Estamos assim tão longe de uma saúde pública sustentável?
O próximo passo é percebermos ao certo qual o impacto que a pandemia teve na sustentabilidade da saúde pública, mas só daqui a uns anos é que conseguiremos saber. De qualquer forma, não se augura nada de bom, ainda que, conceptualmente, estejamos a ir na direcção certa.
Para quem quiser a resposta curta: sim, bem mais longe. A resposta longa segue abaixo.
A saúde pública tem tido muitas faces ao longo dos anos. Inicialmente era vista como a simples aplicação de leis e regulação do comportamento da população. Mais tarde passou a focar-se no tratamento de doenças como a resposta a todos os problemas de saúde. Depois começou a incluir os estilos de vida e o ambiente na equação. Essencialmente, foi-se modernizando. Hoje em dia, o papel desempenhado pela saúde pública na prevenção de doenças é essencial para o bem-estar físico, mental, e social das populações. Isto é particularmente importante tendo em conta a crise de saúde pública global em que vivemos.
Desde o início do milénio, a Organização das Nações Unidas (ONU) e, especialmente, a Organização Mundial de Saúde (OMS) têm feito avanços no sentido de “garantir o acesso à saúde de qualidade e promover o bem-estar para todos, em todas as idades”, assegurando que se salvam vidas tendo em conta a tríade do bem-estar de populações cujo desenvolvimento satisfaz as suas necessidades sem comprometer a satisfação das necessidades de gerações futuras – a base de um dos Objectivos do Desenvolvimento Sustentável (ODS) da Agenda 2030 da ONU.
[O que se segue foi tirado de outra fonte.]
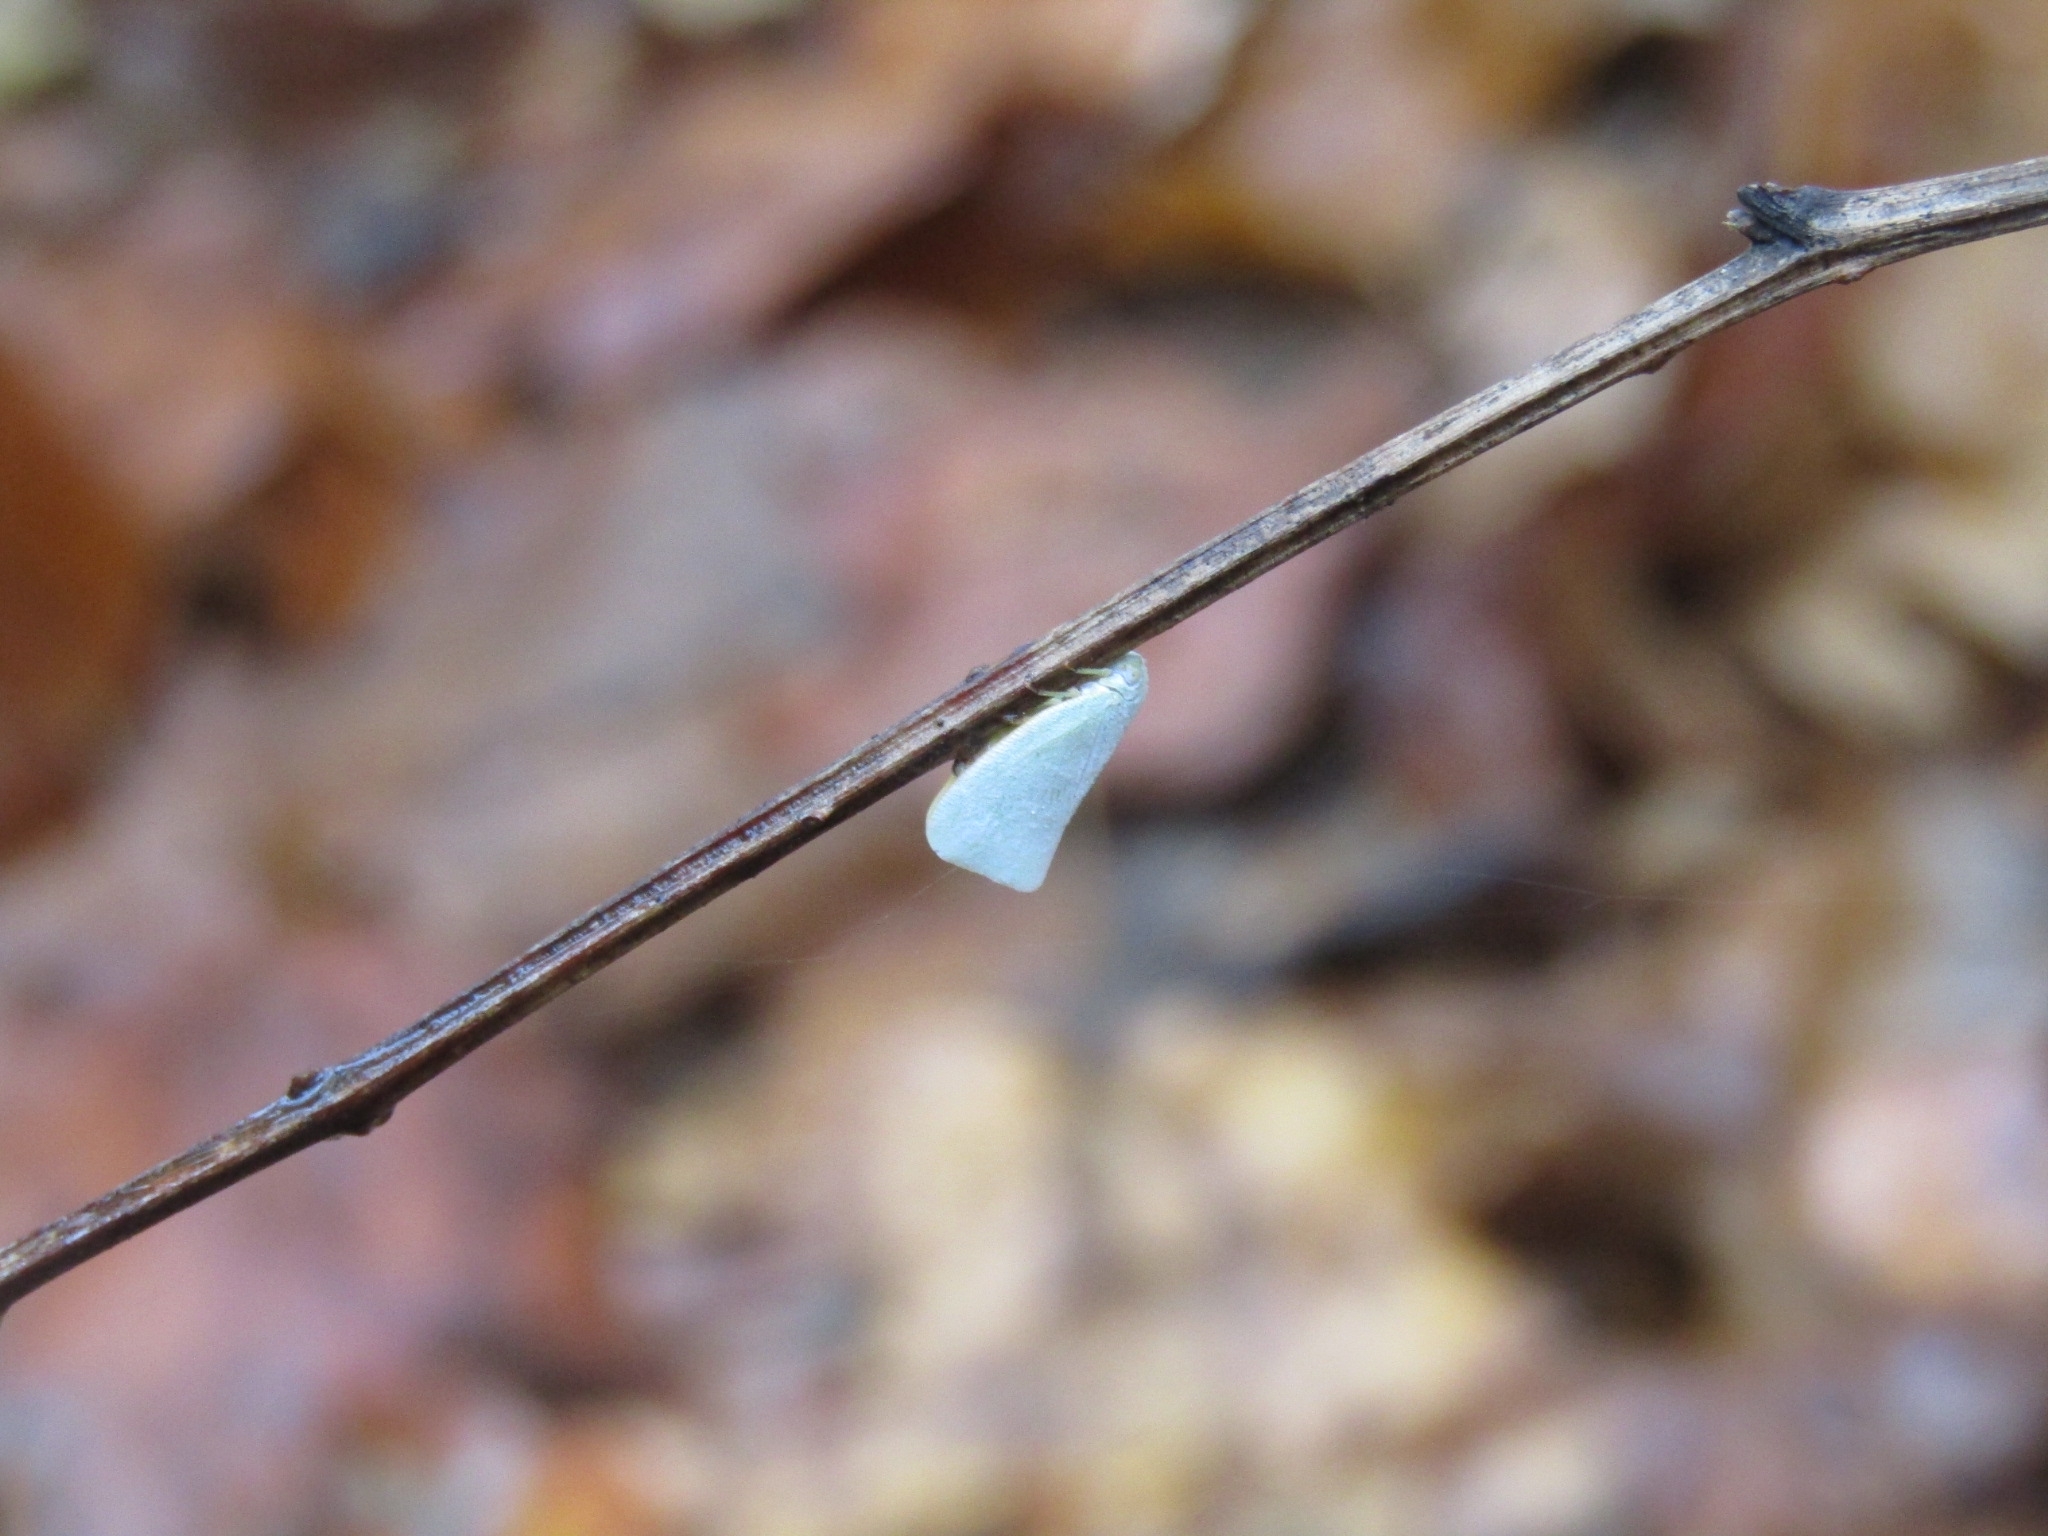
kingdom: Animalia
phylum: Arthropoda
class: Insecta
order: Hemiptera
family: Flatidae
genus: Flatormenis
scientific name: Flatormenis proxima
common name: Northern flatid planthopper
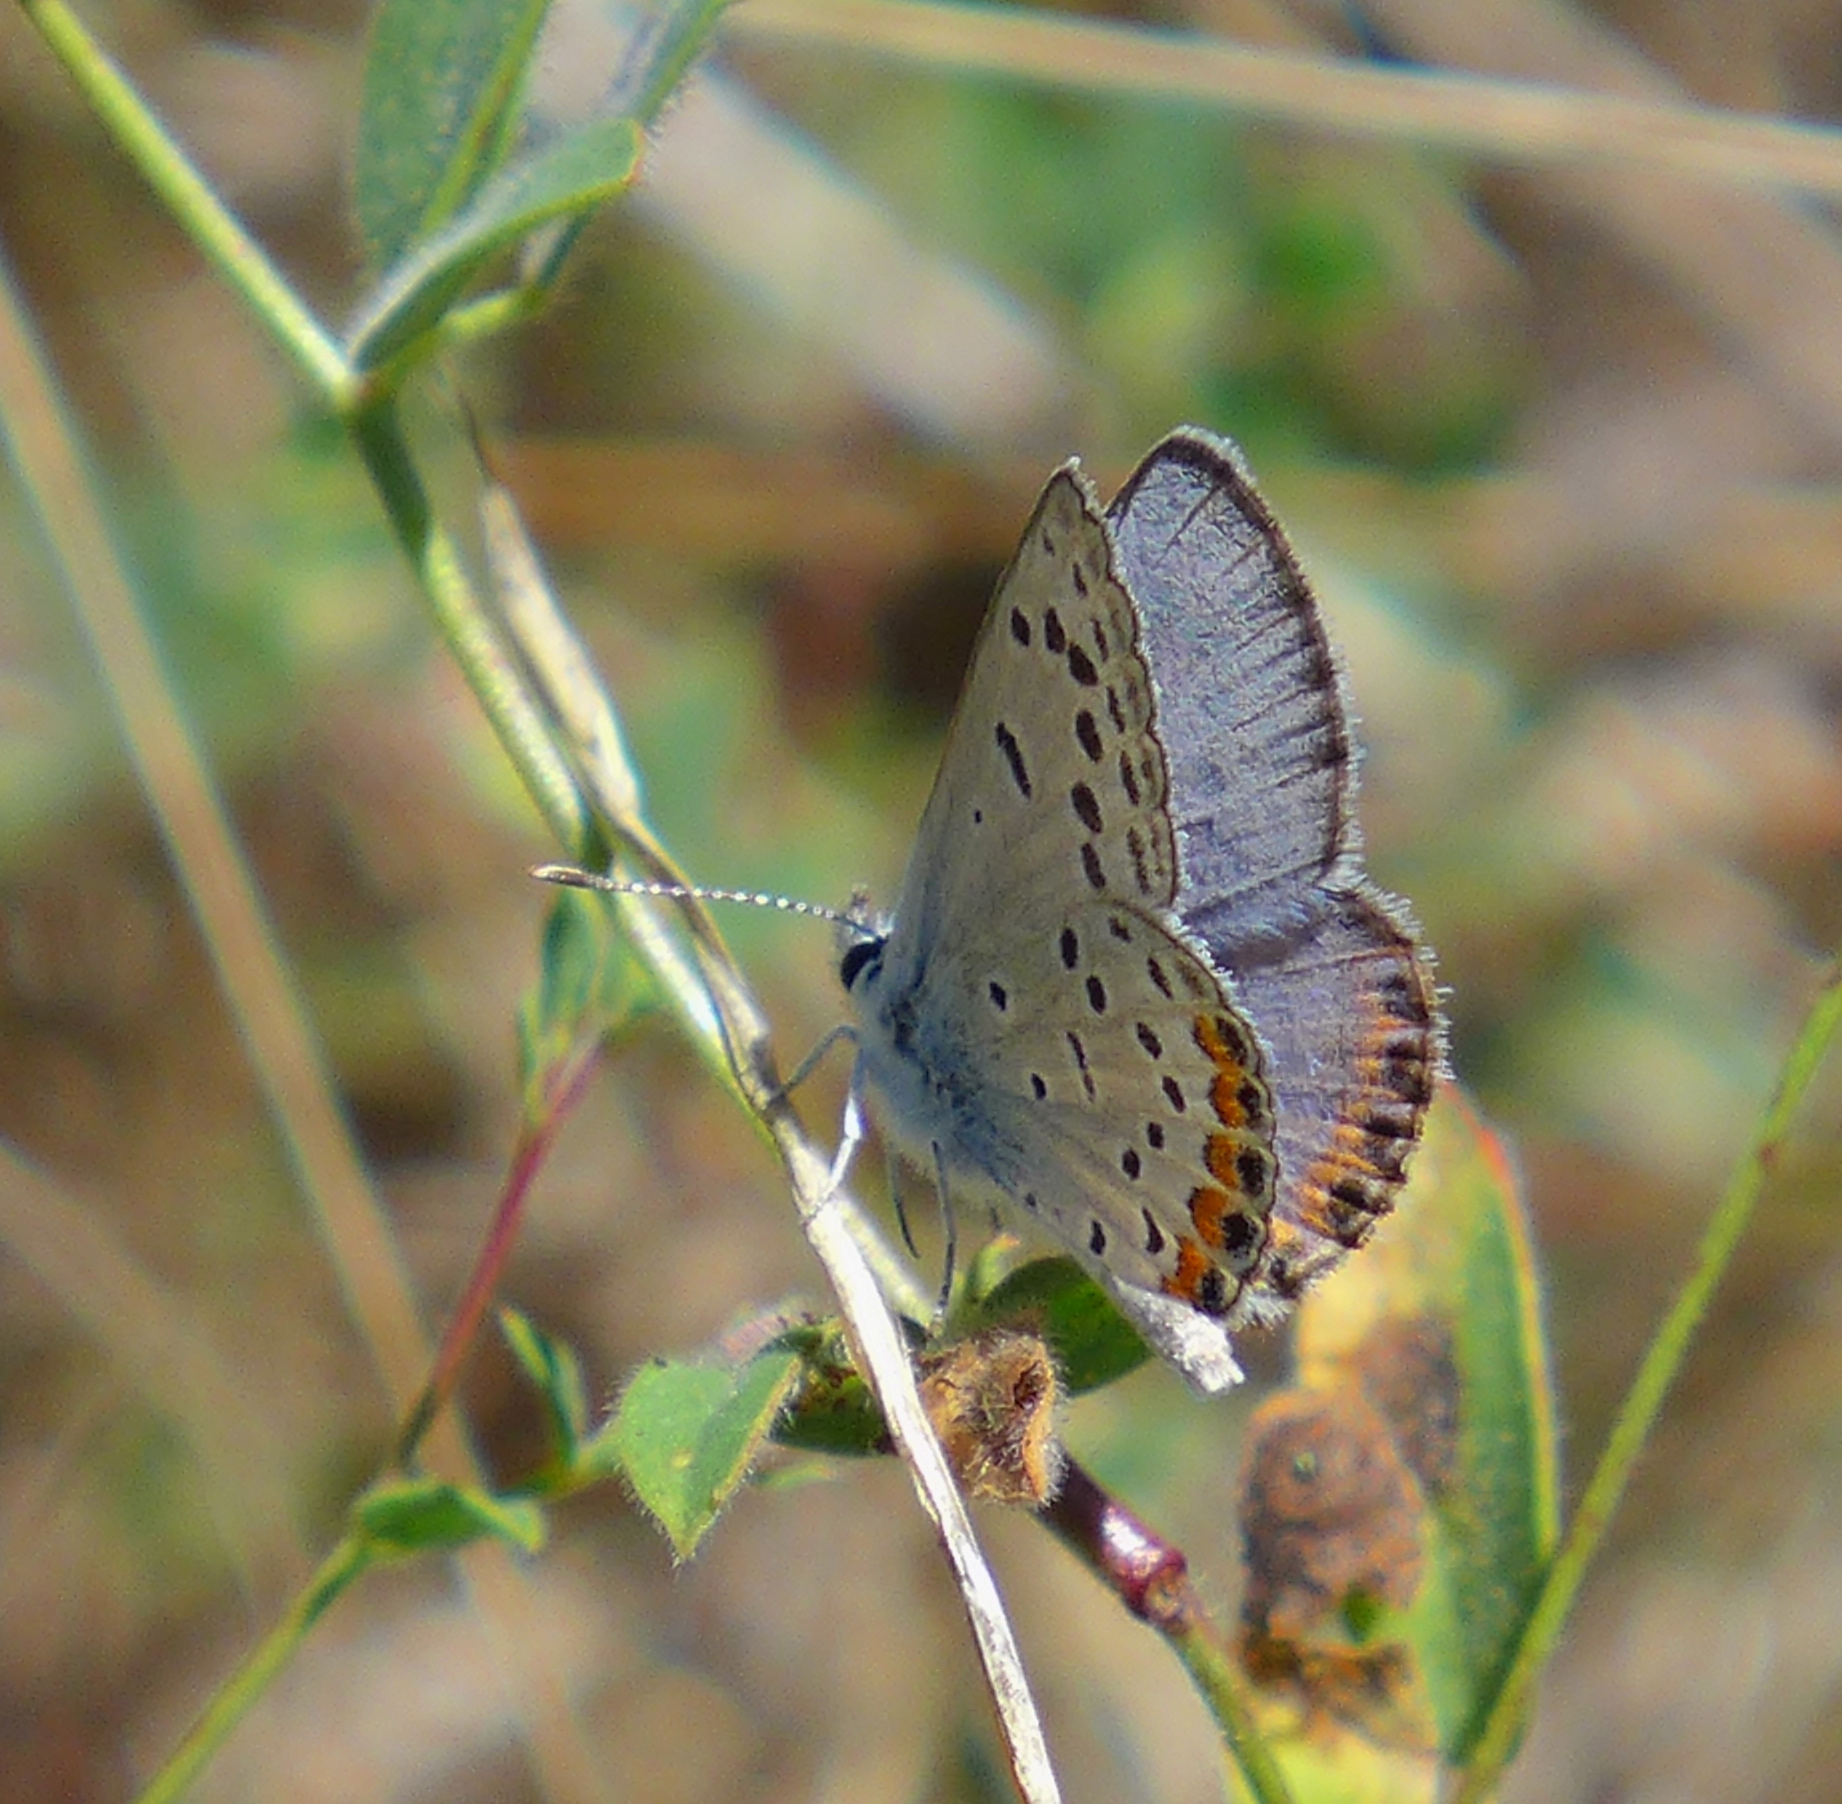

O alinhamento entre saúde pública e desenvolvimento sustentável é claro. Mas como é que podemos analisar, interpretar e comunicar informação relativa à saúde pública sustentável? Tanto quanto sei, de duas formas: uma publicada aqui e outra aqui. Por um lado, no período entre 2016 e 2020 dos ODS, de entre 181 dos 194 Estados-membros da OMS (a falta de dados é uma contrariedade comum quando se quer fazer ciência), apenas 28% mostraram ter um sistema de saúde pública sustentável eficiente de forma consistente. Em geral, houve um aumento na disponibilidade de médicos, mas isto não se reflectiu na melhoria da mortalidade neonatal e infantil nem do tratamento de doenças tropicais negligenciadas. Por outro lado, em média, os Estados-membros afastaram-se das melhores práticas entre 2016 e 2020, tendo o hiato entre Estados-membros com melhores e piores desempenhos crescido. Estes resultados foram mais acentuados em África e no Sudeste Asiático. Já a Europa nunca vacilou e até melhorou a sustentabilidade da sua saúde pública.
É evidente que já existiam assimetrias entre regiões e países, e que vão continuar a existir – ainda mais durante e depois da pandemia –, muito por culpa do contexto socioeconómico de cada um. No entanto, a verdade é que a saúde pública se tem afastado das melhores práticas de desenvolvimento sustentável por vários motivos. Primeiro, mais do que investir mais recursos nos sistemas de saúde, importa fazer-se mais com o que já se tem (fazer o mesmo com menos é o drama do subfinanciamento crónico), isto é, importa ser-se mais eficaz. Segundo, esses investimentos têm que ser mais aplicados a objectivos a longo prazo (esperança média de vida e mortalidade neonatal e infantil) e não só a alvos a curto prazo (nutrição e vacinação). Terceiro, a educação e a cultura assumem um papel fundamental no sentido de estimular cada indivíduo a compreender o seu enquadramento sociopolítico e fazer ouvir a sua voz, valorizando principalmente as mulheres e os adolescentes.
O próximo passo é percebermos ao certo qual o impacto que a pandemia teve na sustentabilidade da saúde pública, mas só daqui a uns anos é que conseguiremos saber. De qualquer forma, não se augura nada de bom, ainda que, conceptualmente, estejamos a ir na direcção certa.